- **Exercise aim**: Continue the text about the March 2022 Antarctic heatwave, picking up after its final sentence.

Provided text start

Climate scientists don’t like surprises. It means our
deep understanding of how the climate works isn’t quite
as complete as we need. But unfortunately, as climate
change worsens, surprises and unprecedented events keep
happening. In March 2022, Antarctica experienced an
extraordinary heatwave. Large swathes of East Antarctica
experienced temperatures up to 40°C (104°F) above normal,
shattering temperature records. It was the most intense
heatwave ever recorded anywhere in the world. So shocking
and rare was the event, it blew the minds of the Antarctic
climate science community. A major global research project
was launched to unravel the reasons behind it and the damage
it caused. The results are alarming. But they provide scientists
a deeper understanding of the links between the tropics and
Antarctica – and give the global community a chance to
prepare for what a warmer world may bring.
The papers tell a complex story that began half a world
away from Antarctica. Under La Niña conditions, tropical
heat near Indonesia poured into the skies above the Indian
Ocean. At the same time, repeated weather troughs pulsing
eastwards were generating from southern Africa. These
factors combined into a late, Indian Ocean tropical cyclone season.

Provided text end
Data listing start

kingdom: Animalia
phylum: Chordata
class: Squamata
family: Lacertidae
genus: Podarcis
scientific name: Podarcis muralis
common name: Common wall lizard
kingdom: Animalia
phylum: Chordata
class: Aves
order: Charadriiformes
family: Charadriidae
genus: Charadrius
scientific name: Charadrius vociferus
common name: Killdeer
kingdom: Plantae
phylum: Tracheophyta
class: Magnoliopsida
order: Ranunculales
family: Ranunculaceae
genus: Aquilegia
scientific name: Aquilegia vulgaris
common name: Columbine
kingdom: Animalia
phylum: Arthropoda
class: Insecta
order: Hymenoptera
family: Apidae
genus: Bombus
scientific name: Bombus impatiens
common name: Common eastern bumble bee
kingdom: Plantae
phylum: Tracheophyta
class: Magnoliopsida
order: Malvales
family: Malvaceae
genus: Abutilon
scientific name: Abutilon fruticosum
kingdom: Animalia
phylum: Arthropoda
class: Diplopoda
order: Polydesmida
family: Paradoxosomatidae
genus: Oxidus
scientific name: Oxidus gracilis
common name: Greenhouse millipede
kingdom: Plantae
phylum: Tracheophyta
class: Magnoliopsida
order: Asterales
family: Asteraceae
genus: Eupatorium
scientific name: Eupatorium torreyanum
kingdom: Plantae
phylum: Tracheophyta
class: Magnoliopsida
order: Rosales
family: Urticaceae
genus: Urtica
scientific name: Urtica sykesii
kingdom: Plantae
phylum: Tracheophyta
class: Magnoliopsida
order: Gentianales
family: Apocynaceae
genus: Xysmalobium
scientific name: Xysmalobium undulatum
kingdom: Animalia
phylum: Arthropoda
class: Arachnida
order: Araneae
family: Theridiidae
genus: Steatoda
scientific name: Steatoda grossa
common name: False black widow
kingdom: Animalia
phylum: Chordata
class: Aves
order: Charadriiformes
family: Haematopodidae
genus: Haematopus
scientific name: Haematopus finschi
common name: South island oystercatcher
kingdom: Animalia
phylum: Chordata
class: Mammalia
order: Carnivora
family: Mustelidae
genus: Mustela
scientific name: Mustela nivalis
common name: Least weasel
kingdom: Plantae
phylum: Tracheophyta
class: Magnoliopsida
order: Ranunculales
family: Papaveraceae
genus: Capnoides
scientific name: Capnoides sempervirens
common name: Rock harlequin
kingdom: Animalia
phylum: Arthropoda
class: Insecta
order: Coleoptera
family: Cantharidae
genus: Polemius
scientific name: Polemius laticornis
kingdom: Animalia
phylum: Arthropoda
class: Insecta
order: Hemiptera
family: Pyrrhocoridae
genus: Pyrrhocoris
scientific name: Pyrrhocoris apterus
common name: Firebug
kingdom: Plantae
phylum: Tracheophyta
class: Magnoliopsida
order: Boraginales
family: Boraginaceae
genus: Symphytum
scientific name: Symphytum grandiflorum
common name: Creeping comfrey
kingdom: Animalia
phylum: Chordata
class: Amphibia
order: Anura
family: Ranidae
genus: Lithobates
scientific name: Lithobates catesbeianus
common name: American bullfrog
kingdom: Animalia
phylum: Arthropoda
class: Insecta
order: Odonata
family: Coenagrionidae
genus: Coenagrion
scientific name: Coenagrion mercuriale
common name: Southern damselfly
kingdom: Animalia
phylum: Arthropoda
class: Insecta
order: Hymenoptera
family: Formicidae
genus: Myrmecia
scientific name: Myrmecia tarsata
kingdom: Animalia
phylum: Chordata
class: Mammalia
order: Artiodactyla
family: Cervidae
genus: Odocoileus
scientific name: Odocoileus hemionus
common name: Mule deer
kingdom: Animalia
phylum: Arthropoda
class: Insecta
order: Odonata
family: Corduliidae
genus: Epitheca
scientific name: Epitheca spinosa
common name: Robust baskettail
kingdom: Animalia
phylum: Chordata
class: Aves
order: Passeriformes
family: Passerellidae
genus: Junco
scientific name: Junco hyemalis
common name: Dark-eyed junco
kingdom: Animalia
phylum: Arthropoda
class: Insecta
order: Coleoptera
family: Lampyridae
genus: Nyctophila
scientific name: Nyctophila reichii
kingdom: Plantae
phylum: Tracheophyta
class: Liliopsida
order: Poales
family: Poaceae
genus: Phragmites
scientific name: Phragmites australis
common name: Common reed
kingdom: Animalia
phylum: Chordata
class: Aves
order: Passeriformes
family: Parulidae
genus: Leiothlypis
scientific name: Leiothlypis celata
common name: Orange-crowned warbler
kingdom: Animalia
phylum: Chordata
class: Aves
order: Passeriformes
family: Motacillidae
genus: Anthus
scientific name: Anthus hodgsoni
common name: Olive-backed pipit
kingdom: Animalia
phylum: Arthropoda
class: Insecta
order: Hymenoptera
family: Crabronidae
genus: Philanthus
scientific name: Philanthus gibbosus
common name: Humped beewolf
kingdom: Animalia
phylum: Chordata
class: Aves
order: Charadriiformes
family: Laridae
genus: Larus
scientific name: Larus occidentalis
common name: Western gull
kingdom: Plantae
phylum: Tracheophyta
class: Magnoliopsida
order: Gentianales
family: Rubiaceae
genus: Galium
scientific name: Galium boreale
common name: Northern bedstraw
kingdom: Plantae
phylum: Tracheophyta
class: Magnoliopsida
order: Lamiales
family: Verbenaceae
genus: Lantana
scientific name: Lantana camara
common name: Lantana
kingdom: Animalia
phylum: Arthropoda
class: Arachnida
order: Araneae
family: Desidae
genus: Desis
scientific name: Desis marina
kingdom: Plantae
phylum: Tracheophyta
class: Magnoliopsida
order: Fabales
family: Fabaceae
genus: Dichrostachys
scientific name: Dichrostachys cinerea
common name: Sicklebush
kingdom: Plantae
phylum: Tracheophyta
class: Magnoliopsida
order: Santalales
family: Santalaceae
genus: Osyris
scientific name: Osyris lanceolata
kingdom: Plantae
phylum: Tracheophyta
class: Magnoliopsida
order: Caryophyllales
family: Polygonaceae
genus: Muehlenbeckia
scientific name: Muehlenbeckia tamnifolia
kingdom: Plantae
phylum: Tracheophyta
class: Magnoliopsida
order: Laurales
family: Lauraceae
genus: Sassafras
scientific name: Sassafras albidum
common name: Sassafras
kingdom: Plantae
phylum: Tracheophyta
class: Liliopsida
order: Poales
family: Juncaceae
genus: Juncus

Data listing end

- **Reply**:
Between late February and late March 2022, 12 tropical
storms had brewed. Five storms revved up to become tropical
cyclones, and heat and moisture from some of these cyclones
mashed together. A meandering jet stream picked up this air
and swiftly transported it vast distances across the planet
Luck was on Antarctica’s side
The event caused the vulnerable Conger Ice Shelf to finally
collapse. But the impacts were otherwise not as bad as they
could have been. That’s because the heatwave struck in March,
the month when Antarctica transitions to its dark, extremely
cold winter. If a future heatwave arrives in summer – which
is more likely under climate change – the results could be catastrophic.
Despite the heatwave, most inland temperatures stayed below zero.
The spike included a new all-time temperature high of -9.4°C (15.1°F)
on March 18 near Antarctica’s Concordia Research Station.
To understand the immensity of this, consider that the previous
March maximum temperature at this location was -27.6°C (-17.68°F).
At the heatwave’s peak, 3.3 million square kilometres in East
Antarctica – an area about the size of India – was affected by the heatwave.
The impacts included widespread rain and surface melt along coastal areas.
But inland, the tropical moisture fell as snow – lots and lots of
snow. Interestingly, the weight of the snow offset ice loss in
Antarctica for the year. This delivered a temporary reprieve from
Antarctica’s contribution to global sea-level rise.
Learning from the results
This research calculated that such temperature anomalies occur
in Antarctica about once a century, but concluded that under
climate change, they will occur more frequently.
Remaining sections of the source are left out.